* _WHAT YOU NEED TO DO_:
Copy out every line of the listing below without changes, leaving out the pictures.

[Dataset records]
◇ ◇ ◇ ◇ ◇
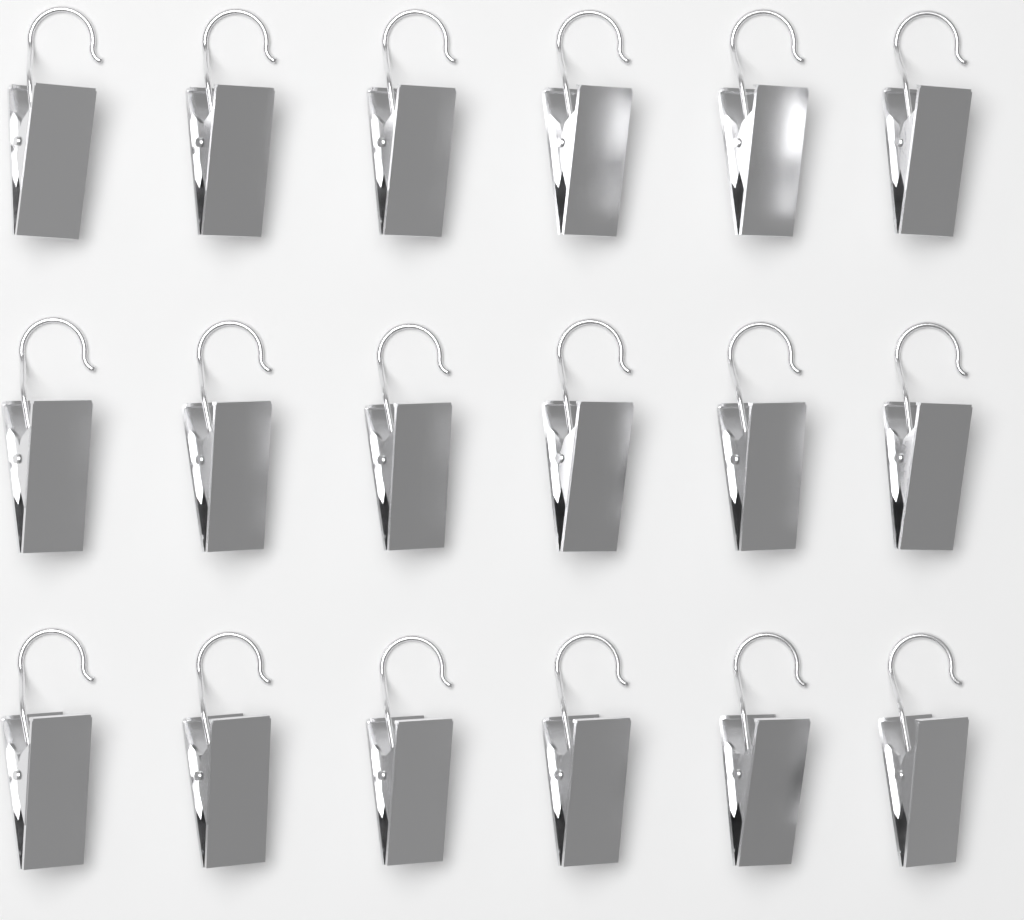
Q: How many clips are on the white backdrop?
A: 18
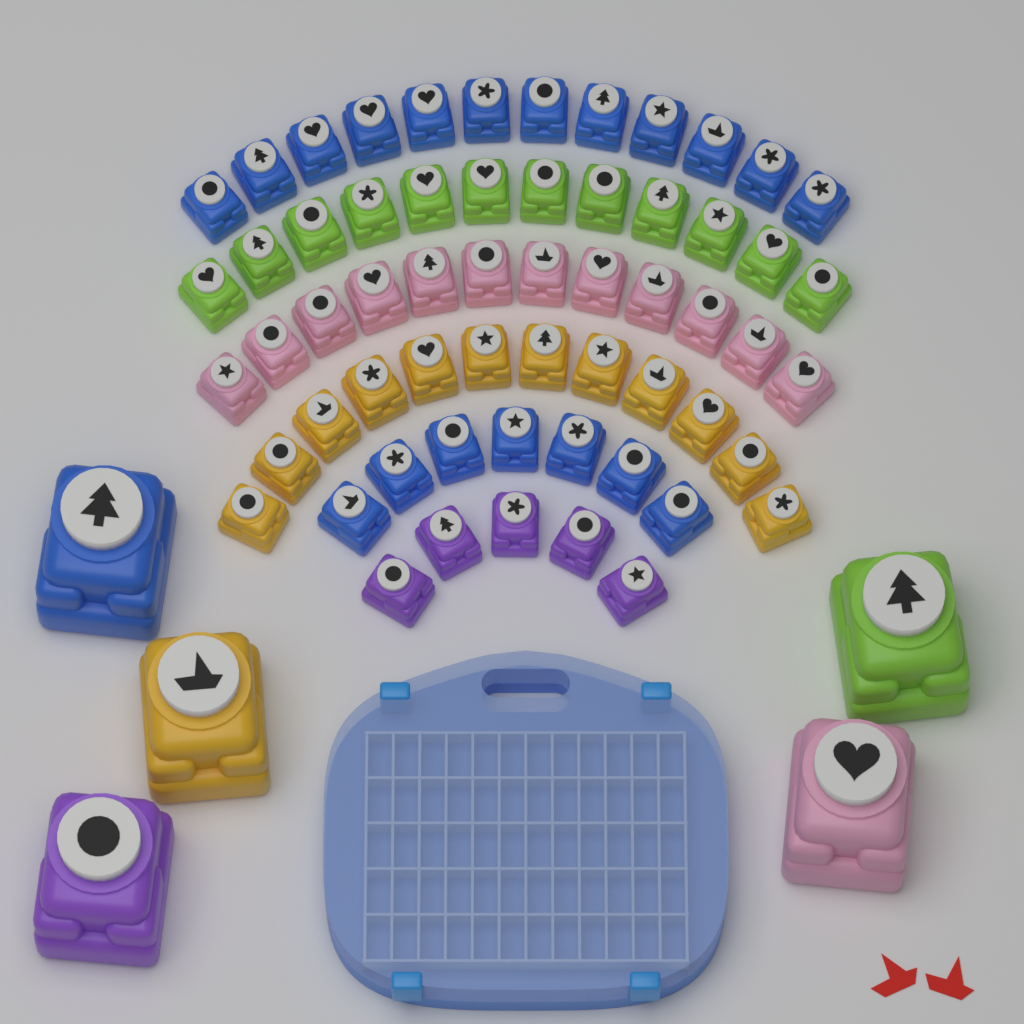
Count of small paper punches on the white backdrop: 60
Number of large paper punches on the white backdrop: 5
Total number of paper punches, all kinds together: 65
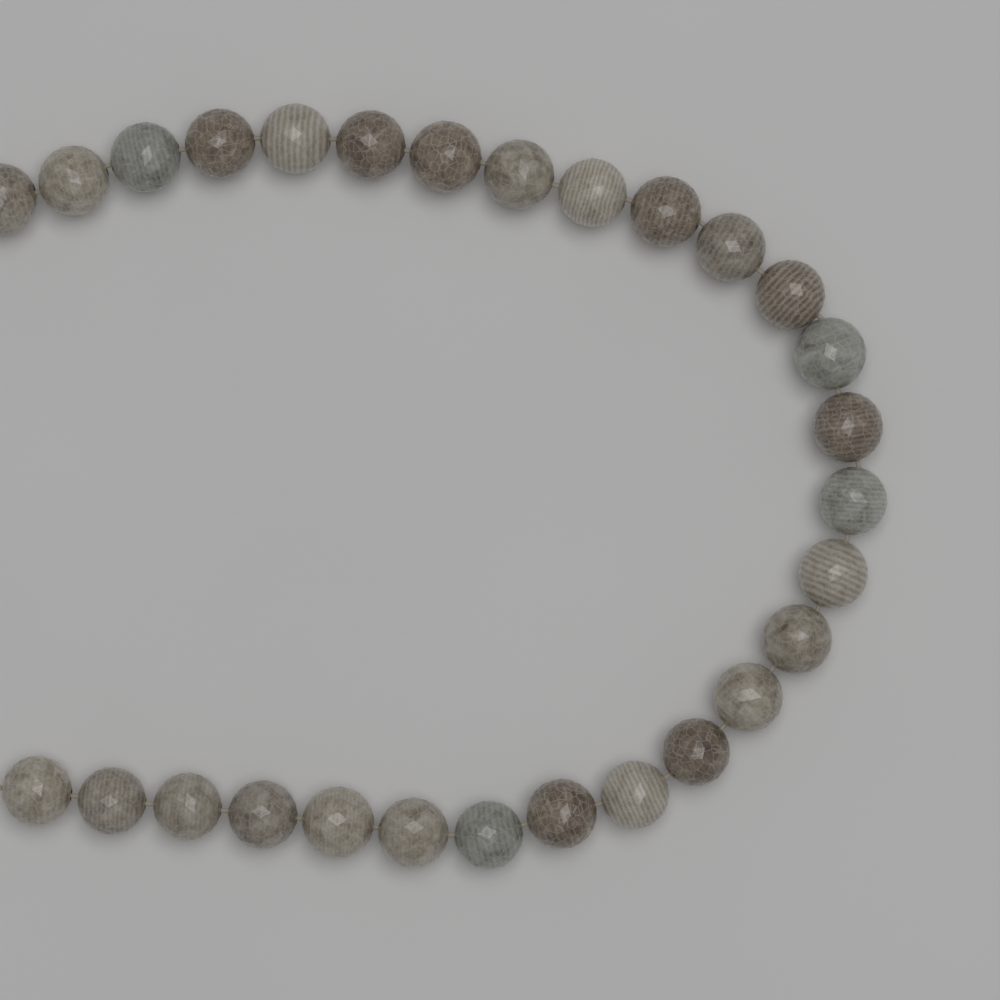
◇ ◇ ◇ ◇ ◇
* _REPLY TO THE TASK_:
Q: How many clips are on the white backdrop?
A: 18
Count of small paper punches on the white backdrop: 60
Number of large paper punches on the white backdrop: 5
Total number of paper punches, all kinds together: 65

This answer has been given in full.